Speaking of breaks — there is nothing wrong with needing to take a break. In fact, it’s a good idea. In my case, I was fortunate because my sister and I were able to rotate our days with Mom and Dad so that we each had time to rest and take care of ourselves. But even if you don’t have the advantage of a regular rotation like that, don’t hesitate to tap family, friends or a professional service to step in so you can take some time away from caregiving when you need it.
While in the caregiver role, I kept a journal — writing down my thoughts, struggles and triumphs. I kept a record of Mom’s progress, Dad’s care, and small but meaningful moments like Mom reaching for my hand right before falling asleep.

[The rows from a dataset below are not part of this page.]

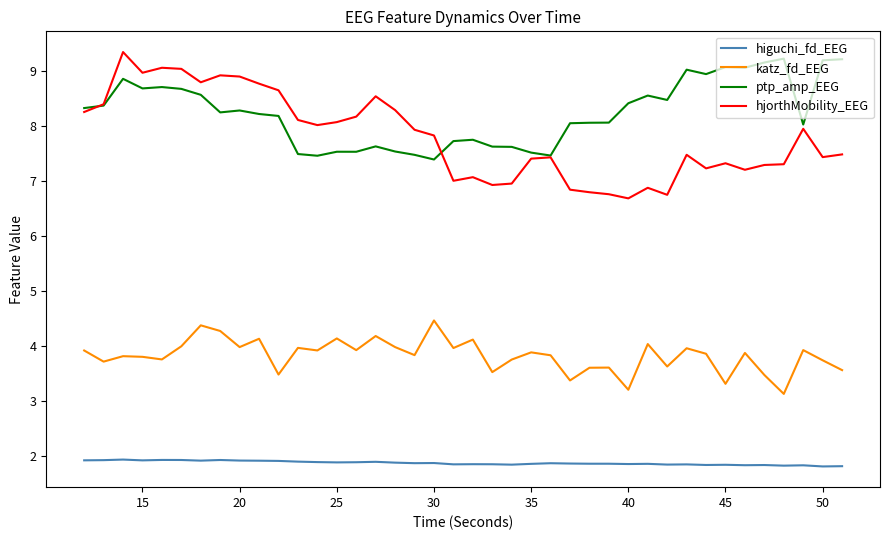

What is the minimum value for ptp_amp_EEG?

7.4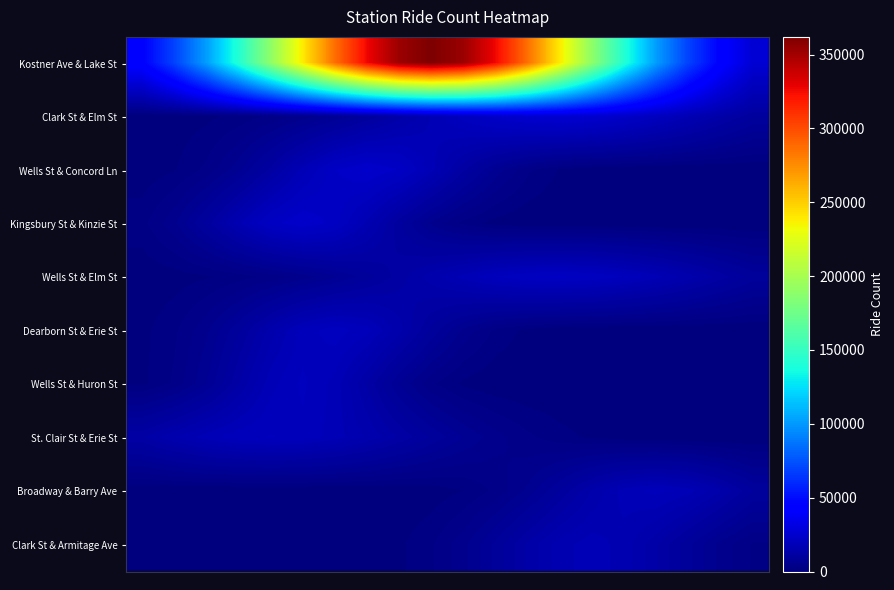

Reading right to left, what are all the values shown in this chart?

Kostner Ave & Lake St: 27024.3	44245.8	68778.3	101505.9	142230.6	189215.1	238990.1	286592.8	326296.2	352711.8	361984.0	352711.8	326296.2	286592.8	238990.1	189215.1	142230.6	101505.9	68778.3	44245.8
Clark St & Elm St: 10044.6	13452.5	17084.6	20574.9	23496.6	25445.2	26130.0	25445.2	23496.6	20574.9	17084.6	13452.5	10044.6	7112.1	4775.3	3040.4	1835.7	1051.0	570.6	293.8
Wells St & Concord Ln: 0.2	1.2	6.6	31.6	127.7	437.3	1271.2	3135.9	6564.6	11661.3	17578.9	22487.3	24411.0	22487.3	17578.9	11661.3	6564.6	3135.9	1271.2	437.3
Kingsbury St & Kinzie St: 0.0	0.0	0.0	0.3	1.9	11.4	56.9	234.8	802.4	2269.5	5313.7	10298.0	16520.0	21936.3	24111.0	21936.3	16520.0	10298.0	5313.7	2269.5
Wells St & Elm St: 9263.7	12015.5	14864.8	17540.5	19741.7	21192.9	21700.0	21192.9	19741.7	17540.5	14864.8	12015.5	9263.7	6812.3	4778.2	3196.6	2039.8	1241.5	720.7	399.1
Dearborn St & Erie St: 0.0	0.1	0.7	4.3	21.5	90.9	324.3	976.2	2480.4	5319.6	9629.3	14712.1	18972.5	20651.0	18972.5	14712.1	9629.3	5319.6	2480.4	976.2
Wells St & Huron St: 0.0	0.0	0.0	0.0	0.2	1.5	10.8	63.1	291.3	1062.2	3061.6	6974.8	12558.8	17873.1	20104.0	17873.1	12558.8	6974.8	3061.6	1062.2
St. Clair St & Erie St: 30.4	70.2	152.8	314.0	609.2	1115.6	1928.5	3147.2	4848.5	7051.1	9680.2	12545.6	15348.8	17726.9	19327.1	19892.0	19327.1	17726.9	15348.8	12545.6
Broadway & Barry Ave: 9923.9	14217.3	17639.9	18955.0	17639.9	14217.3	9923.9	5999.2	3140.9	1424.2	559.3	190.2	56.0	14.3	3.2	0.6	0.1	0.0	0.0	0.0
Clark St & Armitage Ave: 2587.4	5168.4	8852.8	13002.4	16375.4	17684.0	16375.4	13002.4	8852.8	5168.4	2587.4	1110.7	408.8	129.0	34.9	8.1	1.6	0.3	0.0	0.0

A few months ago, Mom passed away. Reading what I had written has given me a better perspective of the past few years. There were a lot of good days. In fact, there were more good than bad. It also helped me to see the deeper bond that was formed between Mom, Dad, my siblings, and I. What we were going through wasn’t easy, but it brought us closer together.
Being a caregiver can be stressful — but it can also be rewarding. After all, you’re doing this for someone you love — you’re making a difference in their lives when they need it most.
Although caring for my mom and dad has been challenging, I would do it all again if I had to. I will always cherish the days I spent caring for them.